Task details: A verbatim copy of the data is wanted, minus any picture in it.

Saved entries:

****************

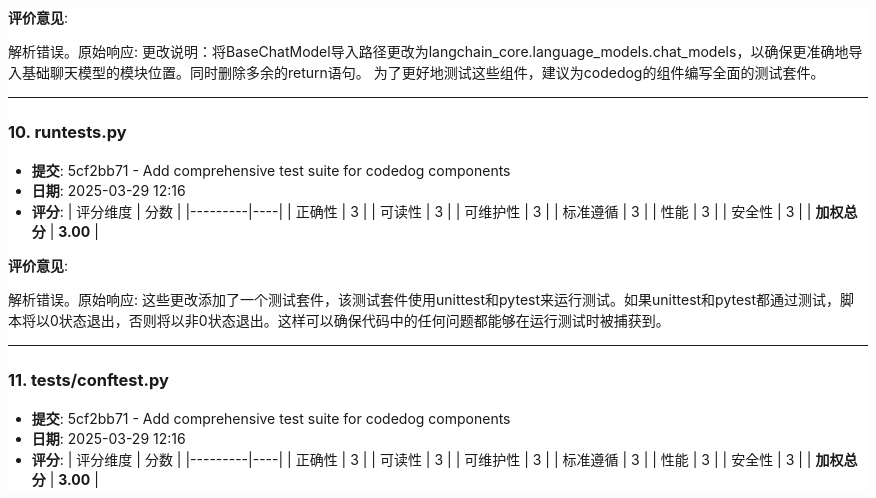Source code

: **评价意见**:

解析错误。原始响应: 
更改说明：将BaseChatModel导入路径更改为langchain_core.language_models.chat_models，以确保更准确地导入基础聊天模型的模块位置。同时删除多余的return语句。
为了更好地测试这些组件，建议为codedog的组件编写全面的测试套件。

---

### 10. runtests.py

- **提交**: 5cf2bb71 - Add comprehensive test suite for codedog components
- **日期**: 2025-03-29 12:16
- **评分**:
| 评分维度 | 分数 |
|---------|----|
| 正确性 | 3 |
| 可读性 | 3 |
| 可维护性 | 3 |
| 标准遵循 | 3 |
| 性能 | 3 |
| 安全性 | 3 |
| **加权总分** | **3.00** |

**评价意见**:

解析错误。原始响应: 这些更改添加了一个测试套件，该测试套件使用unittest和pytest来运行测试。如果unittest和pytest都通过测试，脚本将以0状态退出，否则将以非0状态退出。这样可以确保代码中的任何问题都能够在运行测试时被捕获到。

---

### 11. tests/conftest.py

- **提交**: 5cf2bb71 - Add comprehensive test suite for codedog components
- **日期**: 2025-03-29 12:16
- **评分**:
| 评分维度 | 分数 |
|---------|----|
| 正确性 | 3 |
| 可读性 | 3 |
| 可维护性 | 3 |
| 标准遵循 | 3 |
| 性能 | 3 |
| 安全性 | 3 |
| **加权总分** | **3.00** |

****************

Reply to the exercise:
Source code

: **评价意见**:

解析错误。原始响应: 
更改说明：将BaseChatModel导入路径更改为langchain_core.language_models.chat_models，以确保更准确地导入基础聊天模型的模块位置。同时删除多余的return语句。
为了更好地测试这些组件，建议为codedog的组件编写全面的测试套件。

---

### 10. runtests.py

- **提交**: 5cf2bb71 - Add comprehensive test suite for codedog components
- **日期**: 2025-03-29 12:16
- **评分**:
| 评分维度 | 分数 |
|---------|----|
| 正确性 | 3 |
| 可读性 | 3 |
| 可维护性 | 3 |
| 标准遵循 | 3 |
| 性能 | 3 |
| 安全性 | 3 |
| **加权总分** | **3.00** |

**评价意见**:

解析错误。原始响应: 这些更改添加了一个测试套件，该测试套件使用unittest和pytest来运行测试。如果unittest和pytest都通过测试，脚本将以0状态退出，否则将以非0状态退出。这样可以确保代码中的任何问题都能够在运行测试时被捕获到。

---

### 11. tests/conftest.py

- **提交**: 5cf2bb71 - Add comprehensive test suite for codedog components
- **日期**: 2025-03-29 12:16
- **评分**:
| 评分维度 | 分数 |
|---------|----|
| 正确性 | 3 |
| 可读性 | 3 |
| 可维护性 | 3 |
| 标准遵循 | 3 |
| 性能 | 3 |
| 安全性 | 3 |
| **加权总分** | **3.00** |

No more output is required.